• **ACTIVITY LIST**:
1. According to the health checks documentation, why is the file named by MKN_HEALTH_CHECKS_BEAT_LIVENESS_FILE touched each time Beat schedules a task? Answer in one to three sentences.
2. In the health checks documentation, which version added support for Celery Beat?
3. Rewrite the passage of the health checks documentation between "The health check tooling" and "for Celery Beat.", inclusive, putting "utilities" wherever "tooling" appears.

Health checks
Health checks are used to mark (crashed) containers as unhealthy, so that they can be restarted by the container orchestration (Kubernetes, Docker engine…).
The health check tooling in maykin-common covers the HTTP health checks for the Django app and the Celery components, like the worker and beat.
Added in version 0.13.0: Added tooling for Django health checks.
Added in version 0.14.0: Added support for Celery Beat.
There is also reference documentation available.
Quickstart (tl;dr)
Install the extra dependencies:
uv pip install maykin-common[health-checks]
Update your settings accordingly:
from maykin_common.health_checks import default_health_check_apps
INSTALLED_APPS = [
...,
*default_health_check_apps,
"maykin_common.health_checks.celery", # optional, add if you use Celery
...
]
and your root urls.py:
urlpatterns = [
...,
path("", include("maykin_common.health_checks.urls")),
...,
]
and in your celery.py entrypoint:
from maykin_common.health_checks.celery.probes import EventLoopProbe
app = Celery("my-proj")
app.steps["worker"].add(EventLoopProbe)
See the Command line details for how to test the health.
Celery
If you use Celery in your project, there are health check tools for the Celery components too.
Beat
We can monitor Beat’s liveness by tracking when was the last time a task was scheduled. Instrumentation is done by adding a Django app and (optionally) specifying the file path to the liveness file:
from pathlib import Path
INSTALLED_APPS = [
...,
"maykin_common.health_checks.celery",
...
]
MKN_HEALTH_CHECKS_BEAT_LIVENESS_FILE = Path("/tmp") / "celery_beat_live"
The file specified through MKN_HEALTH_CHECKS_BEAT_LIVENESS_FILE will be touched
every time Beat successfully schedules a task to the broker. The health check can then
test how long ago the file was last touched. For example, if your Beat schedule runs a
task every hour, you could run the health check that expects the file to be modified
less than 2 hours ago.

• **SUPPLIED ENTRIES**:
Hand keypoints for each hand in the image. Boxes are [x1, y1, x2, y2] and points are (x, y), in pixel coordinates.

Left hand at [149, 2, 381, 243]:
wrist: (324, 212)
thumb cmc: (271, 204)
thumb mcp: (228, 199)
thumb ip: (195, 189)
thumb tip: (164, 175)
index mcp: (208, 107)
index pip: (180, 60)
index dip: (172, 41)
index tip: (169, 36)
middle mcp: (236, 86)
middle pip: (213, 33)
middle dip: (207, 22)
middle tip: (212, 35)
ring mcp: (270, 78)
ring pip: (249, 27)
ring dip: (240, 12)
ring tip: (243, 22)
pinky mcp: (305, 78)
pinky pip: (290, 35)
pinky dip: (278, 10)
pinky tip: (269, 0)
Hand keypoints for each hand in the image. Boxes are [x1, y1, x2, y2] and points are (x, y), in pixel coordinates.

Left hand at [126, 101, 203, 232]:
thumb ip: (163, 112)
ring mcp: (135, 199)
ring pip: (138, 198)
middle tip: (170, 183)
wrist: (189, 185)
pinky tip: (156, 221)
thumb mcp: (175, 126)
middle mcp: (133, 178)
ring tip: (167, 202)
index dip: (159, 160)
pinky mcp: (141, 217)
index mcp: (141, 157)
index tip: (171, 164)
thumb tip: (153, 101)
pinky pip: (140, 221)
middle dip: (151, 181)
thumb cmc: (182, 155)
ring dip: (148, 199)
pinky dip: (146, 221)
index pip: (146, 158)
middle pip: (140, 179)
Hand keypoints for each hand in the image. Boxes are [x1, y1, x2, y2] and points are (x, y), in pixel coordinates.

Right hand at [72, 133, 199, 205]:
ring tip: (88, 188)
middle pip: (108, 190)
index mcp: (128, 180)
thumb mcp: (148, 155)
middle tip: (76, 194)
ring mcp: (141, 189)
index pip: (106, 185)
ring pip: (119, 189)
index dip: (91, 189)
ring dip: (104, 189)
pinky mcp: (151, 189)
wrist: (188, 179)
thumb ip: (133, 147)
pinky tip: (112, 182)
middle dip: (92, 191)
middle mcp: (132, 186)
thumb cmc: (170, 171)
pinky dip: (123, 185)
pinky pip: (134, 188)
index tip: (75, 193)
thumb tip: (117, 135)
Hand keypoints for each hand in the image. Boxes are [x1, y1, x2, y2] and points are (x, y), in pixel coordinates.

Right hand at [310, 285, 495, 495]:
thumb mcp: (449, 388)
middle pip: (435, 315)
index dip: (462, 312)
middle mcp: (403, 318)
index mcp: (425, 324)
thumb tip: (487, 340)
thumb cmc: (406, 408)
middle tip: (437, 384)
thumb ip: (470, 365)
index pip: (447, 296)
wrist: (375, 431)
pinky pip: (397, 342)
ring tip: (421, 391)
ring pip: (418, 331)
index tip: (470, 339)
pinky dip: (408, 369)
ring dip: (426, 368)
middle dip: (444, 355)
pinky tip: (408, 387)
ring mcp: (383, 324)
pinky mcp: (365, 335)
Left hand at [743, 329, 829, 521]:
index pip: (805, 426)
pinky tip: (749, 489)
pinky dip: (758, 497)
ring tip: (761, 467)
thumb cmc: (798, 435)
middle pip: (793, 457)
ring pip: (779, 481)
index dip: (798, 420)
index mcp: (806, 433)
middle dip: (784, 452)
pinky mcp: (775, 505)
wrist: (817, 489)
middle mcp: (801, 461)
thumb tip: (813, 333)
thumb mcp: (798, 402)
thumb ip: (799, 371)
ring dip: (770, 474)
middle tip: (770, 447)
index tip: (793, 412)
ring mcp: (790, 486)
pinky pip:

• **ANSWERS FOR THE TASKS**:
1. The file is touched every time Beat successfully schedules a task to the broker. The health check can then see how long ago the file was last touched and use that to judge whether Beat is still alive. For example, if a task is scheduled every hour, the check could require that the file was modified less than 2 hours ago.

2. Version 0.14.0.

3.
The health check utilities in maykin-common covers the HTTP health checks for the Django app and the Celery components, like the worker and beat.
Added in version 0.13.0: Added utilities for Django health checks.
Added in version 0.14.0: Added support for Celery Beat.